Start of Block

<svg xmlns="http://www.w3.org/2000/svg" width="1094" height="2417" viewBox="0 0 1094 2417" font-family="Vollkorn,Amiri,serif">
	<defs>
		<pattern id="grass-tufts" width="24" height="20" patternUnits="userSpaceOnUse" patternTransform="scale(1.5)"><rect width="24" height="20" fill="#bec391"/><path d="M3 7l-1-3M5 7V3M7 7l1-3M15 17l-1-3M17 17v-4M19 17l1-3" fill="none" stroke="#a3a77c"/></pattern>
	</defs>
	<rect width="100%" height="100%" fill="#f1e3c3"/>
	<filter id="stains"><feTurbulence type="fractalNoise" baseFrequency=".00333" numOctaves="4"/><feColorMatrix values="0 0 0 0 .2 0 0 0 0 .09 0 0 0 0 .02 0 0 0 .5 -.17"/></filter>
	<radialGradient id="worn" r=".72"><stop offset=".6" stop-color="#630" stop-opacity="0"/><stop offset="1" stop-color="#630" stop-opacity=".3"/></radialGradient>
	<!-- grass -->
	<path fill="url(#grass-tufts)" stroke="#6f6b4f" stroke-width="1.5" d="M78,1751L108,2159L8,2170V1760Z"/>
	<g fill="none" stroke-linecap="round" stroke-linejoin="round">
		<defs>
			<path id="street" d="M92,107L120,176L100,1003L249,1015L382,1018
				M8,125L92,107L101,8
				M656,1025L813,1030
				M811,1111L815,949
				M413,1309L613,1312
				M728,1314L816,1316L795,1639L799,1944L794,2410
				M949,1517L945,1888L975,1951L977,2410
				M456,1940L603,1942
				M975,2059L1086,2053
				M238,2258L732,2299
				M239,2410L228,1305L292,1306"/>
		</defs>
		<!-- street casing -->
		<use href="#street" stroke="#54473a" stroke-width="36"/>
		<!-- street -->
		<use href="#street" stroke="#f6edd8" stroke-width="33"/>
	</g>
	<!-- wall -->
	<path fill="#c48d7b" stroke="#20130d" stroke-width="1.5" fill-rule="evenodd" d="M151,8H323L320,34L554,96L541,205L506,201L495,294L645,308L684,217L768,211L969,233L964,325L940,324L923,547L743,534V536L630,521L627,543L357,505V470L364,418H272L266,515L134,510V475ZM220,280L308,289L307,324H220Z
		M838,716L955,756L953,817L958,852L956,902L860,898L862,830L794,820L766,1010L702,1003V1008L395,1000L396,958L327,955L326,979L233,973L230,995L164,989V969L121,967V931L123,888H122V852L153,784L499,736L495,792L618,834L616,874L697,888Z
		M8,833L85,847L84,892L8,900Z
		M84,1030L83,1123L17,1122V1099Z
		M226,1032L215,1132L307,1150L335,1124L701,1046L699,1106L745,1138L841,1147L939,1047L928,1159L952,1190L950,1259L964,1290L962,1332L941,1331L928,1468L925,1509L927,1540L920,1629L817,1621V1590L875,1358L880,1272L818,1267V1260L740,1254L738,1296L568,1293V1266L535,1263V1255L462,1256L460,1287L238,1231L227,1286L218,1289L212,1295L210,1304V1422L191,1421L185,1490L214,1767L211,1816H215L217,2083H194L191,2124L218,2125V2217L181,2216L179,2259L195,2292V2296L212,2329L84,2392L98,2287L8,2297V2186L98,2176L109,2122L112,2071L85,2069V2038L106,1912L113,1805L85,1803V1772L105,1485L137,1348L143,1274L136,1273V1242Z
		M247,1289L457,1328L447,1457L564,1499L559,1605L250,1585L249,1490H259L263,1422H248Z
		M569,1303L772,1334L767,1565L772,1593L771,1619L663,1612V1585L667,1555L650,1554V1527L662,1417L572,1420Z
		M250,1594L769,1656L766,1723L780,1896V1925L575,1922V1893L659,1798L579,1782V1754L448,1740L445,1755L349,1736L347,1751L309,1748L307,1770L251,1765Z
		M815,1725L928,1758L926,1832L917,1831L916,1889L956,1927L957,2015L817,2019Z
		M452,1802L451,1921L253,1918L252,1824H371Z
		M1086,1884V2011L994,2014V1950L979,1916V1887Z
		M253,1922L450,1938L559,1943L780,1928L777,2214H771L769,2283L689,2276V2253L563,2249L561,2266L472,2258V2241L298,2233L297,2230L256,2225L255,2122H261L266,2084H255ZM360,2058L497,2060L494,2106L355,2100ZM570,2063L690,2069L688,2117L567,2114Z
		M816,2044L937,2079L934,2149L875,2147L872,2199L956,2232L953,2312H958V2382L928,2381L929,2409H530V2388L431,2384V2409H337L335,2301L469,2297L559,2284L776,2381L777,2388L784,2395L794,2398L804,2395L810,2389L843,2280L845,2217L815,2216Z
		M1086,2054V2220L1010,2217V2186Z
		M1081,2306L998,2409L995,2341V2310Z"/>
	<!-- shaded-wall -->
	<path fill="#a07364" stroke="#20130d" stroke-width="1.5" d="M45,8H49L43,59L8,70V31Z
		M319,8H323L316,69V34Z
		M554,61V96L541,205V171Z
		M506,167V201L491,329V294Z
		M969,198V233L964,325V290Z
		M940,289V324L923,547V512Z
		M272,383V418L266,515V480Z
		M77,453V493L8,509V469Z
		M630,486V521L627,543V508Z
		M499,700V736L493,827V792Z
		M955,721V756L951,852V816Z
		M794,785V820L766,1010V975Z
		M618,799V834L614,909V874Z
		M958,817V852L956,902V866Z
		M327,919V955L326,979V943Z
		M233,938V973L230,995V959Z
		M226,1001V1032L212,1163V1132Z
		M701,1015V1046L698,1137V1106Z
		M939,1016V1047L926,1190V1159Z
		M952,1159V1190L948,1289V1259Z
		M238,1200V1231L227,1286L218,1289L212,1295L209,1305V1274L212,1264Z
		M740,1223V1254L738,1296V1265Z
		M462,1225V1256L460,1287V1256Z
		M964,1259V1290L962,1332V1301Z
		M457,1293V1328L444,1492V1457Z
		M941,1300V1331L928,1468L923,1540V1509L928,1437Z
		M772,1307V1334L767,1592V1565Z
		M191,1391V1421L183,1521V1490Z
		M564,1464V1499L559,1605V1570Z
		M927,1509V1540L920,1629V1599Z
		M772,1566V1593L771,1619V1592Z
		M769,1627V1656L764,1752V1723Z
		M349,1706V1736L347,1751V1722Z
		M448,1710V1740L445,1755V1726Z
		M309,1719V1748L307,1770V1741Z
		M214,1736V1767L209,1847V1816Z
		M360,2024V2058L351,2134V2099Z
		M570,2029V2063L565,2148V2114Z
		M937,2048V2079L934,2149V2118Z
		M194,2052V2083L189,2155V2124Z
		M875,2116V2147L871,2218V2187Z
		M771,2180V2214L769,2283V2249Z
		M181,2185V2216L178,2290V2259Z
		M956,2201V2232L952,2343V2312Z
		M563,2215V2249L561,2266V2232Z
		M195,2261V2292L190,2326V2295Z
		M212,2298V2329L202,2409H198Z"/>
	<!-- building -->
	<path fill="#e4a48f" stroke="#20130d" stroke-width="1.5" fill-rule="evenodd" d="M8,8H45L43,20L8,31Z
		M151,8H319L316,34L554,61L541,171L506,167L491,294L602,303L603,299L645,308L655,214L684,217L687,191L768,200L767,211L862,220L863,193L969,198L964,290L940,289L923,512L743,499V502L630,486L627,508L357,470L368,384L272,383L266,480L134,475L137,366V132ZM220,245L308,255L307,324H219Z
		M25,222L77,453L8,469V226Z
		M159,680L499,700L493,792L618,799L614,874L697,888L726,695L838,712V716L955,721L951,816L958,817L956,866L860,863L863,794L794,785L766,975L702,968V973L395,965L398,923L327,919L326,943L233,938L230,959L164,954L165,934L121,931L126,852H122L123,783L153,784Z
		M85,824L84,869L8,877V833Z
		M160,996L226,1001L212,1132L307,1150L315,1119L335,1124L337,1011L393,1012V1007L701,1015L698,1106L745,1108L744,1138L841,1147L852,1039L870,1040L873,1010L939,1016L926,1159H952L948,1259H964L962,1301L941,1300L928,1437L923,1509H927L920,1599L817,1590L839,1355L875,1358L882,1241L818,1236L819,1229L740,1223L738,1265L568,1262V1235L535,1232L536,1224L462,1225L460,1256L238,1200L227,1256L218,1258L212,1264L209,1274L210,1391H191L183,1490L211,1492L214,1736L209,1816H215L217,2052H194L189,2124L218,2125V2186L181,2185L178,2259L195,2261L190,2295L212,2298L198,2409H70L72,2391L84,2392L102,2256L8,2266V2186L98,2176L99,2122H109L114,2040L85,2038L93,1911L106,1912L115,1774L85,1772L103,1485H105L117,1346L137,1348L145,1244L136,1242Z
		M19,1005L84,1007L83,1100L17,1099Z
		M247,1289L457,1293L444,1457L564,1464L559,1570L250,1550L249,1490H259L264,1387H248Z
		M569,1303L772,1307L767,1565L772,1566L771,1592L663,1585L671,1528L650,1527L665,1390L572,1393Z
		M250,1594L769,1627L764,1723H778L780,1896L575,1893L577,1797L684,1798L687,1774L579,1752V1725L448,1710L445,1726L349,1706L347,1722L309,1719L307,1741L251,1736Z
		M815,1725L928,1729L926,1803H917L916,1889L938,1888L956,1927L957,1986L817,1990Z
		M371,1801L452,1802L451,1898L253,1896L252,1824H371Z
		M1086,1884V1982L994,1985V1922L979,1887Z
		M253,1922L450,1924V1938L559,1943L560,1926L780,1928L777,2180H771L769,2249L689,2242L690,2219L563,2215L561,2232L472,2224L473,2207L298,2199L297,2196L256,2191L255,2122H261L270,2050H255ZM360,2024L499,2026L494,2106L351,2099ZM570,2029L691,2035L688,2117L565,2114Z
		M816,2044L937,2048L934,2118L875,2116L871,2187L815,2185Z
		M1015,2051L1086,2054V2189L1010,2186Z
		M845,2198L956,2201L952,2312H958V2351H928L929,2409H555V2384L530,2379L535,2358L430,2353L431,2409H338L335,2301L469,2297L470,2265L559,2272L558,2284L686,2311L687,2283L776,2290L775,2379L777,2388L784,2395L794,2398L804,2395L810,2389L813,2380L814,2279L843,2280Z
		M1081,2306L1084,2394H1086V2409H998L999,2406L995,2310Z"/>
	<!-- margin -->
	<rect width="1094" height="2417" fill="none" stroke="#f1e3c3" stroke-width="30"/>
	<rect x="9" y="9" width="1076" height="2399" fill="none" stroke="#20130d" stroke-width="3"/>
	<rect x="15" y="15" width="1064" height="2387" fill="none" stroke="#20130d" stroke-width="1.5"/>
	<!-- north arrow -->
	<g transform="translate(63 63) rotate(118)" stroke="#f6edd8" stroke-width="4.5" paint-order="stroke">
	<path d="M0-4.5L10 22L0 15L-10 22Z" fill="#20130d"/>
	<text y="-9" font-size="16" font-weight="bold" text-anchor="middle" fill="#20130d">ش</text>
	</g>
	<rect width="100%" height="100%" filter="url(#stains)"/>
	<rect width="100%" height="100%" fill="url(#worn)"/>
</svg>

End of Block

*DIRECTIONS*.
Whenever the string "worn" shows up in a line above, copy that line.

*ANSWER SPACE*.
	<radialGradient id="worn" r=".72"><stop offset=".6" stop-color="#630" stop-opacity="0"/><stop offset="1" stop-color="#630" stop-opacity=".3"/></radialGradient>
	<rect width="100%" height="100%" fill="url(#worn)"/>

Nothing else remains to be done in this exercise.